» **PROBLEM STATEMENT**:
Rewrite the items from the start through the line containing "- [ ] **Integration", replacing "Specification" with "Design" and changing nothing else. Leave the pictures out of your answer.

SOURCE MATERIAL below:

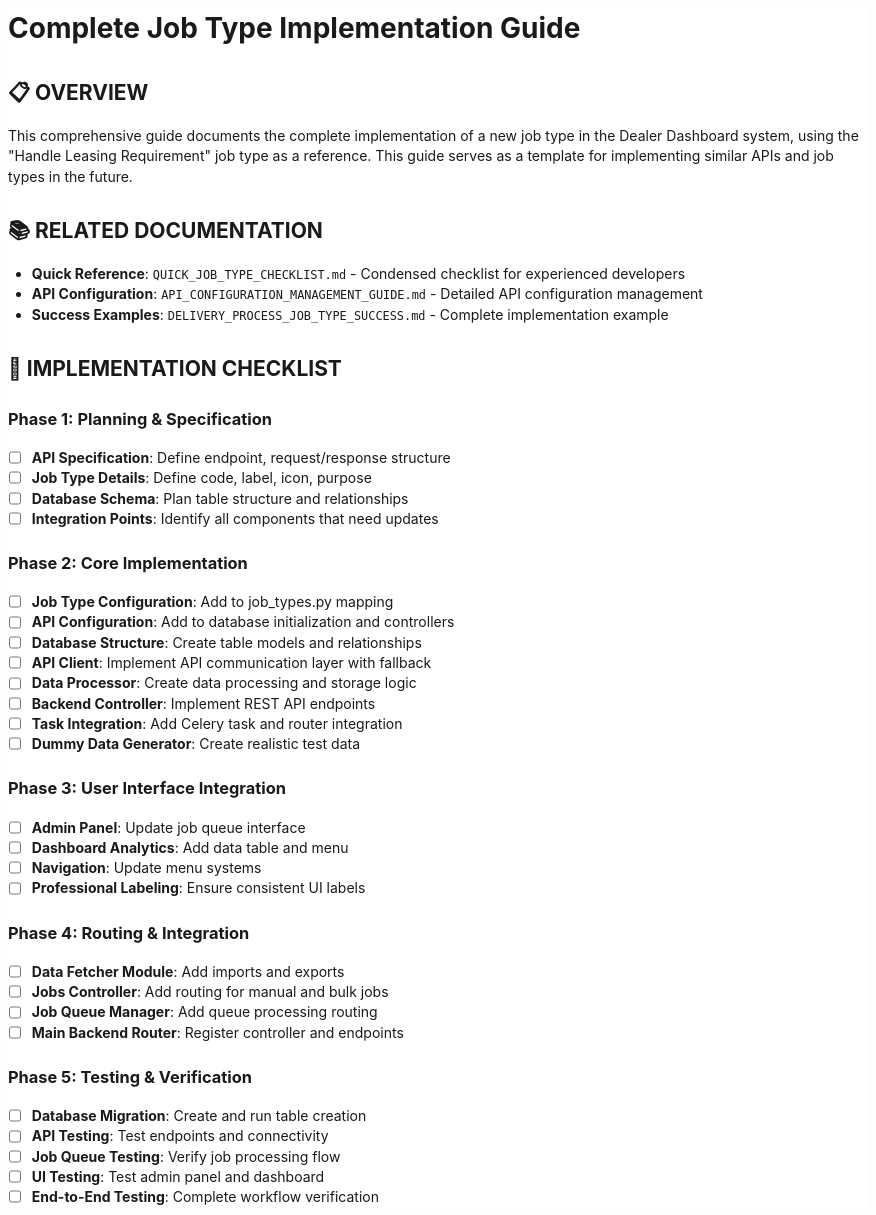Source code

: # Complete Job Type Implementation Guide

## 📋 **OVERVIEW**

This comprehensive guide documents the complete implementation of a new job type in the Dealer Dashboard system, using the "Handle Leasing Requirement" job type as a reference. This guide serves as a template for implementing similar APIs and job types in the future.

## 📚 **RELATED DOCUMENTATION**

- **Quick Reference**: `QUICK_JOB_TYPE_CHECKLIST.md` - Condensed checklist for experienced developers
- **API Configuration**: `API_CONFIGURATION_MANAGEMENT_GUIDE.md` - Detailed API configuration management
- **Success Examples**: `DELIVERY_PROCESS_JOB_TYPE_SUCCESS.md` - Complete implementation example

## 🎯 **IMPLEMENTATION CHECKLIST**

### **Phase 1: Planning & Specification**
- [ ] **API Specification**: Define endpoint, request/response structure
- [ ] **Job Type Details**: Define code, label, icon, purpose
- [ ] **Database Schema**: Plan table structure and relationships
- [ ] **Integration Points**: Identify all components that need updates

### **Phase 2: Core Implementation**
- [ ] **Job Type Configuration**: Add to job_types.py mapping
- [ ] **API Configuration**: Add to database initialization and controllers
- [ ] **Database Structure**: Create table models and relationships
- [ ] **API Client**: Implement API communication layer with fallback
- [ ] **Data Processor**: Create data processing and storage logic
- [ ] **Backend Controller**: Implement REST API endpoints
- [ ] **Task Integration**: Add Celery task and router integration
- [ ] **Dummy Data Generator**: Create realistic test data

### **Phase 3: User Interface Integration**
- [ ] **Admin Panel**: Update job queue interface
- [ ] **Dashboard Analytics**: Add data table and menu
- [ ] **Navigation**: Update menu systems
- [ ] **Professional Labeling**: Ensure consistent UI labels

### **Phase 4: Routing & Integration**
- [ ] **Data Fetcher Module**: Add imports and exports
- [ ] **Jobs Controller**: Add routing for manual and bulk jobs
- [ ] **Job Queue Manager**: Add queue processing routing
- [ ] **Main Backend Router**: Register controller and endpoints

### **Phase 5: Testing & Verification**
- [ ] **Database Migration**: Create and run table creation
- [ ] **API Testing**: Test endpoints and connectivity
- [ ] **Job Queue Testing**: Verify job processing flow
- [ ] **UI Testing**: Test admin panel and dashboard
- [ ] **End-to-End Testing**: Complete workflow verification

End of SOURCE MATERIAL.

» **RESULT OF THE EXERCISE**:
Source code

: # Complete Job Type Implementation Guide

## 📋 **OVERVIEW**

This comprehensive guide documents the complete implementation of a new job type in the Dealer Dashboard system, using the "Handle Leasing Requirement" job type as a reference. This guide serves as a template for implementing similar APIs and job types in the future.

## 📚 **RELATED DOCUMENTATION**

- **Quick Reference**: `QUICK_JOB_TYPE_CHECKLIST.md` - Condensed checklist for experienced developers
- **API Configuration**: `API_CONFIGURATION_MANAGEMENT_GUIDE.md` - Detailed API configuration management
- **Success Examples**: `DELIVERY_PROCESS_JOB_TYPE_SUCCESS.md` - Complete implementation example

## 🎯 **IMPLEMENTATION CHECKLIST**

### **Phase 1: Planning & Design**
- [ ] **API Design**: Define endpoint, request/response structure
- [ ] **Job Type Details**: Define code, label, icon, purpose
- [ ] **Database Schema**: Plan table structure and relationships
- [ ] **Integration Points**: Identify all components that need updates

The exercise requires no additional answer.